Re: Can a 32 bit GCC running on a 64 bit Intel be made to emit SSE SIMD instructions automatically?

Georg GCC user <georggcc@xxxxxxxxxxxxxx> · Sun, 20 May 2012 12:12:18 +0200

On Sun, May 20, 2012 at 4:03 AM, Tim Prince <n8tm@xxxxxxx> wrote:
> On 5/19/2012 7:34 PM, Georg GCC user wrote:

>> VECTOR f(double a, double b, double c, double d)
>> {
>>    return (VECTOR) { a OP c, b OP d };
>> }
>>
>> then 32 bit GCC 4.6.x running on Intel 64bit/SSE hardware can
>> (cannot) translate the two OPs into a single SIMD instruction
>> that computes [a OP d, b OP d] in one parallel step.
>> (At least not without explicitly calling intrinsics.)
>>
>> Is one of these statements known to be true?
>>
>> Georg
>
> I don't have experience with the 32-bit block vectorization, but the
> alignment differences could be the clue.  Where the x86_64 OS specifies
> 16-byte default alignments, the 32-bit OS has smaller defaults (presumably
> for space saving).  You may be able to overcome this difference by
> assume_aligned data declarations.  Gcc rightly avoids unaligned simd loads
> and stores on Intel architectures prior to AVX (where it will avoid AVX-256
> unaligned).

Alignment seems to be a clue.
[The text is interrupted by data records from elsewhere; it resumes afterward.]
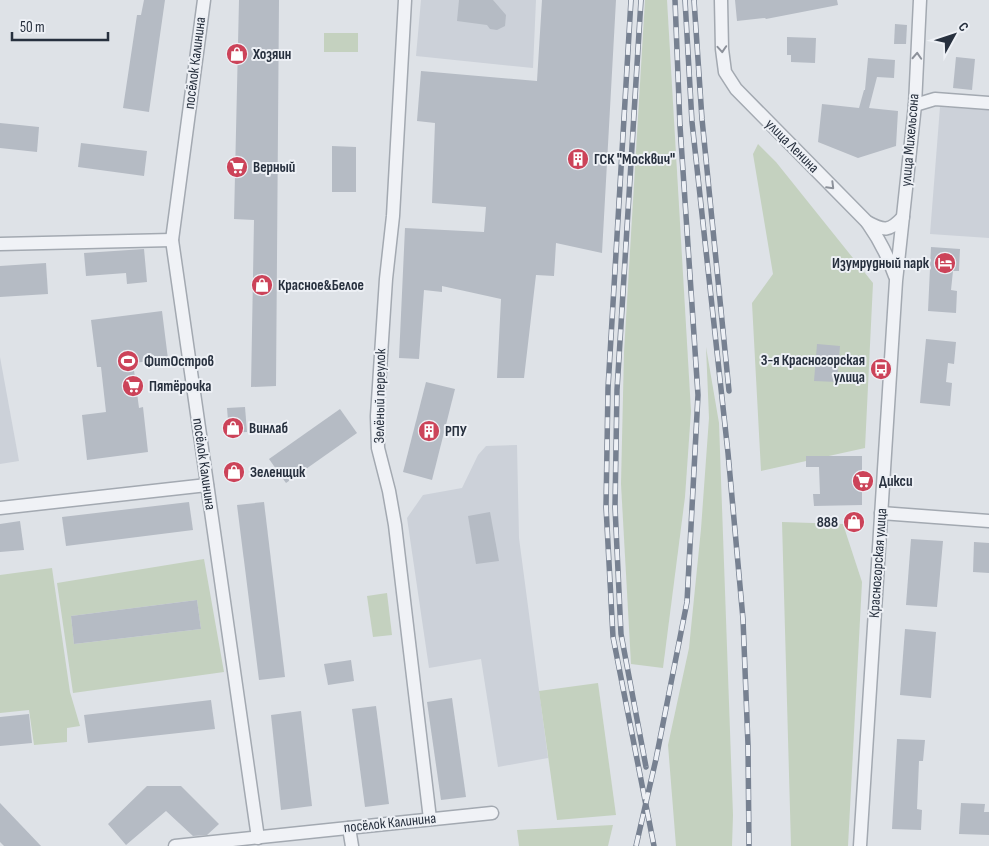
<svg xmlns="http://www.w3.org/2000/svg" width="989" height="846" font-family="'Sofia Sans Condensed',sans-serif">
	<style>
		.built { fill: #ccd1d9 }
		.green { fill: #c4d1bf; fill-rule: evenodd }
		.building { fill: #b5bbc4 }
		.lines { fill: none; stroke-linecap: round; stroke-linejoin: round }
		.minor-casing { stroke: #a3a9b1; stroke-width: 15 }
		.minor { stroke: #f0f2f6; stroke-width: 12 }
		.rail-casing { stroke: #778191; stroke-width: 5.5 }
		.rail { stroke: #edf0f5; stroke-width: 4; stroke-dasharray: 11; stroke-linecap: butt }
		.oneway { stroke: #8c919a }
		.labels { text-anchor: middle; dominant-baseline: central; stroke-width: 4; stroke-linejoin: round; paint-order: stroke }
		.poi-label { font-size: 15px; font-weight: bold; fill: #27303e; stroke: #edf0f5; text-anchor: start }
		.street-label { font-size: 15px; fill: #27303e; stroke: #edf0f5 }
	</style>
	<rect width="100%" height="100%" fill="#dee2e7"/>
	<g class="built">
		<path d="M421,0H536L533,68L416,56Z"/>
		<path d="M940,107L989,110V238L930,234Z"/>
		<path d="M0,357L19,461L0,464Z"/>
		<path d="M517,445L519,538L548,758L498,767L481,659L429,668L407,518L423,495L462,488L478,455L486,446Z"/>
	</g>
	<g class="green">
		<path d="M645,0H667L691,411L685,497L663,668L631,664L621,484L624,352Z"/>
		<rect x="324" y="33" width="34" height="19"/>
		<path d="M758,144L776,162L873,283L865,448L761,471L752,303L773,274L753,154Z"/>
		<path d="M706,347L719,423L733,815L732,846H676L668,745L689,648L701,529L709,418Z"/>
		<path d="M782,522L843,524L862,582L848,846H791Z"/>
		<path d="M204,559L224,672L73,693L57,583ZM197,600L201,629L74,644L71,616Z"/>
		<path d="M52,568L70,692L80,726L67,728V742L34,745L29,710L0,713V575Z"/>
		<path d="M387,593L392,635L373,637L367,596Z"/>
		<path d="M598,683L616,815L557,820L539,691Z"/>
		<path d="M613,825L608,846H519L517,830Z"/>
	</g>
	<g class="building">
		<path d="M144,0H165L149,112L123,108L137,15H141Z"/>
		<path d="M239,0H279L276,386L251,387L254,220L234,219Z"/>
		<path d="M459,0H493L506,15L505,26L497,30L490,29L487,25L457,21Z"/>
		<path d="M542,0H616L602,253L556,243L554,276L536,275L524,378H497L501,299L442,286V292L424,290L419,359L399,358L405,228L484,232L486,207L432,203L435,123L417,121L421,71L537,81Z"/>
		<path d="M735,0H837L838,5L766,19L765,18L737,21Z"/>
		<path d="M895,24L907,25L906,44H894Z"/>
		<path d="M787,37L816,38L815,63L791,62V55H787Z"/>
		<path d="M956,57L975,59L972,90L953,88Z"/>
		<path d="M868,58L895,60L894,78L877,77L869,108L898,111L896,146L858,158L818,142L822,104L859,108L864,90H865Z"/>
		<path d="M0,123L39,127L37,152L0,148Z"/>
		<path d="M81,143L147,151L144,176L78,167Z"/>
		<path d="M332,146L356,147V192H332Z"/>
		<path d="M931,247L960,249L959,271H953L951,290L957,291L956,313L928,311Z"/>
		<path d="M144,249L147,282L127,284L126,273L86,276L84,253Z"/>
		<path d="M46,263L48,294L0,297V266Z"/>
		<path d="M162,311L168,359L133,363L139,408L143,407L148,452L87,460L82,415L106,412L101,367H97L91,320Z"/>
		<path d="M926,339L956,342L954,364L948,363L946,382L952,383L950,406L920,403Z"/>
		<path d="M817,344L840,346L837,382L814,381Z"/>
		<path d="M426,382L455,389L432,480L403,472Z"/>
		<path d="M245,407L247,432L229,433L227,408Z"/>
		<path d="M340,409L357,433L286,483L269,459Z"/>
		<path d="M806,456H862V505L814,506L813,494H820L819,467H806Z"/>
		<path d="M189,502L193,530L66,546L62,517Z"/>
		<path d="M264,502L285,677L259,680L237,505Z"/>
		<path d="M490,512L499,561L476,564L468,516Z"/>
		<path d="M20,521L24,550L0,552V524Z"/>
		<path d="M911,539L943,541L937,607L906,605Z"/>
		<path d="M974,542L989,543V573L973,572Z"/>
		<path d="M197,600L201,629L74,644L71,616Z"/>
		<path d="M905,629L936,632L931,698L900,695Z"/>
		<path d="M351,660L354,681L328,685L324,664Z"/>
		<path d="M452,698L466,797L441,800L427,702Z"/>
		<path d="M211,700L215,729L88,743L84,715Z"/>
		<path d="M376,706L389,804L365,807L352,709Z"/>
		<path d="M301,711L312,806L281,810L271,715Z"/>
		<path d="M29,714L32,743L0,746V717Z"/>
		<path d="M897,739L925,740L923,761H919L917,809L922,810L921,830L892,829Z"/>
		<path d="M147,786H181L219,824L207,835L193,836L166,811L126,845L108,824Z"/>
		<path d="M0,803L41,846H4L0,842Z"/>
		<path d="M961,803L985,804L984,812H989V835L959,834Z"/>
	</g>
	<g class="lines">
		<g class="minor-casing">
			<g id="minor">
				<path d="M204,0L172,240L258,838"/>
				<path d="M405,0L393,216L386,279L377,416L378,448L389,491L395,525L430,819"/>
				<path d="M721,0L722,49L725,72L736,89L867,222C879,239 888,256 895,276"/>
				<path d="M915,105L935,99L989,103"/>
				<path d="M867,222C884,231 889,232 903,217"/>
				<path d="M0,244L172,240"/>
				<path d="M0,508L207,485"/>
				<path d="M881,513L989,521"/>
				<path d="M349,828L352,846"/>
				<path d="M175,846L492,813"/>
				<path d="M860,846L896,281L915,105L920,0"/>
			</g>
		</g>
		<use href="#minor" class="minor"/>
		<g class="rail-casing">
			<g id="rail">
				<path d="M631,0L608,388L606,507L613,637L654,846"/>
				<path d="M641,0L617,390L615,507L621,634L646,767"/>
				<path d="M685,0L692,122L728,453L743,619L748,745L749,846"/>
				<path d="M694,0L702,119L729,391"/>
				<path d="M636,846L656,759L687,602L698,395L680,126L675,0"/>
			</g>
		</g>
		<use href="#rail" class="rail"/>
	</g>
	<defs><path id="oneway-chevron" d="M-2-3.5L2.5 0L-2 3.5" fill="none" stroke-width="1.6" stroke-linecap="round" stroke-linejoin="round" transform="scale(1.25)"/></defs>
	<g class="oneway">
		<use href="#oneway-chevron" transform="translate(722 49) rotate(86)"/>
		<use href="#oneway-chevron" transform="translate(917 56) rotate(-87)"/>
		<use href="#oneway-chevron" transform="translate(831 186) rotate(45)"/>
	</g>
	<defs>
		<g id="shop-disc" transform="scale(1.125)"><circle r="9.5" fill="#cc4359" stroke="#edf0f5"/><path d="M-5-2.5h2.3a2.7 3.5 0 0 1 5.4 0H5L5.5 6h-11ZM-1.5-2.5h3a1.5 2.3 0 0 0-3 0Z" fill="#fff"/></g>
		<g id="building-disc" transform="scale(1.125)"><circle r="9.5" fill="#cc4359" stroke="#edf0f5"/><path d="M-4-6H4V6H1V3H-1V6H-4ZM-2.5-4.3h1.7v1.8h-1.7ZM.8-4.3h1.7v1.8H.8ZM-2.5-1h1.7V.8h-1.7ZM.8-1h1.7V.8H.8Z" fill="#fff"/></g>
		<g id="supermarket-disc" transform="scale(1.125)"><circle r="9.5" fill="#cc4359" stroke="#edf0f5"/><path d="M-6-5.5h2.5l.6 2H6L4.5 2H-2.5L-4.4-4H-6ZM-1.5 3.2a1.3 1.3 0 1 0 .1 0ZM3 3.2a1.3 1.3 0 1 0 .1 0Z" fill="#fff"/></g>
		<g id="hotel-disc" transform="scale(1.125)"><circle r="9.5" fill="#cc4359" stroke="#edf0f5"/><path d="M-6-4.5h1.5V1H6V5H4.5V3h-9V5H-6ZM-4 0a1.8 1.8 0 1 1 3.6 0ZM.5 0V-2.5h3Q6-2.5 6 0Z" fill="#fff"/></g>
		<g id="stadium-disc" transform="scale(1.125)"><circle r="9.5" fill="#cc4359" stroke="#edf0f5"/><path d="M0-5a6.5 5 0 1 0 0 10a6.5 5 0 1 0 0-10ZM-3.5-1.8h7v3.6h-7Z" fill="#fff"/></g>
		<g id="bus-disc" transform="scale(1.125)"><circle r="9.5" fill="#cc4359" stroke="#edf0f5"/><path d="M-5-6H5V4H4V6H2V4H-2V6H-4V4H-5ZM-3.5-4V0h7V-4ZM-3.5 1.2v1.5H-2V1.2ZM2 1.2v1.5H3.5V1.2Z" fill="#fff"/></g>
	</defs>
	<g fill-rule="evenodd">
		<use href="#shop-disc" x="237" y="54"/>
		<use href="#building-disc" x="578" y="159"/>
		<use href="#supermarket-disc" x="237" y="167"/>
		<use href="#hotel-disc" x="945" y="263"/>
		<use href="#shop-disc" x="262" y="285"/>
		<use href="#stadium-disc" x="128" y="361"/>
		<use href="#bus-disc" x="881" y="369"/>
		<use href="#supermarket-disc" x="133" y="386"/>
		<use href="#shop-disc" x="233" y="428"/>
		<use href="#building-disc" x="429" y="431"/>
		<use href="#shop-disc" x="234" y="472"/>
		<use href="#supermarket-disc" x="863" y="481"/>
		<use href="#shop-disc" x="854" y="522"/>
	</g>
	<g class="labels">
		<g class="poi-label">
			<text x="253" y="54">Хозяин</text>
			<text x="594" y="159">ГСК "Москвич"</text>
			<text x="253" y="167">Верный</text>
			<text x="929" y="263" text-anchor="end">Изумрудный парк</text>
			<text x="278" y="285">Красное&amp;Белое</text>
			<text x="865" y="360" text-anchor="end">3-я Красногорская<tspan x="865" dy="17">улица</tspan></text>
			<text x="144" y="361">ФитОстров</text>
			<text x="149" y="386">Пятёрочка</text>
			<text x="249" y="428">Винлаб</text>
			<text x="445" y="431">РПУ</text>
			<text x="250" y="472">Зеленщик</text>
			<text x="879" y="481">Дикси</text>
			<text x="838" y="522" text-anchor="end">888</text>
		</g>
		<g class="street-label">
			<text transform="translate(195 63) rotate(-83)">посёлок Калинина</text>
			<text transform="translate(910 140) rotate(-85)">улица Михельсона</text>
			<text transform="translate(792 146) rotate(45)">улица Ленина</text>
			<text transform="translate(380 396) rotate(-89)">Зелёный переулок</text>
			<text transform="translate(204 464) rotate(82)">посёлок Калинина</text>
			<text transform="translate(878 563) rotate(-86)">Красногорская улица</text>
			<text transform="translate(390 823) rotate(-6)">посёлок Калинина</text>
		</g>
	</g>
	<g transform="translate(954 35) rotate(50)" stroke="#edf0f5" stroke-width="4" paint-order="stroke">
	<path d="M0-4L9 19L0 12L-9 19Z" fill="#27303e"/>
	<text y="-8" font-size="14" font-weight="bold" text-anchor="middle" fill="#27303e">С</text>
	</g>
	<path d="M12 32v8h96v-8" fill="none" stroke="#27303e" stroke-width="2.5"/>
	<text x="20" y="32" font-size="15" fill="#27303e" stroke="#edf0f5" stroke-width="4" paint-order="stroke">50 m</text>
</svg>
I managed to make this 128 bits,
no more complaints about unaligned, but, alas, now 32 bit GCC
generates two xxxsd plus one xxxpd plus corresponding
unpacking and moving, for what appears to be an internal rewrite
of f along the lines

VECTOR  f'(double a, double b, double c, double d)
{
   double x = a OP c;  // -> xxxsd
   double y = b OP d;  // -> xxxsd
   VECTOR return_value = { x, y }  // -> xxxpd

   return return_value;
}

Doubly slowing down the program. Does an effect like this qualify
as a bug (enhancement class)?

Georg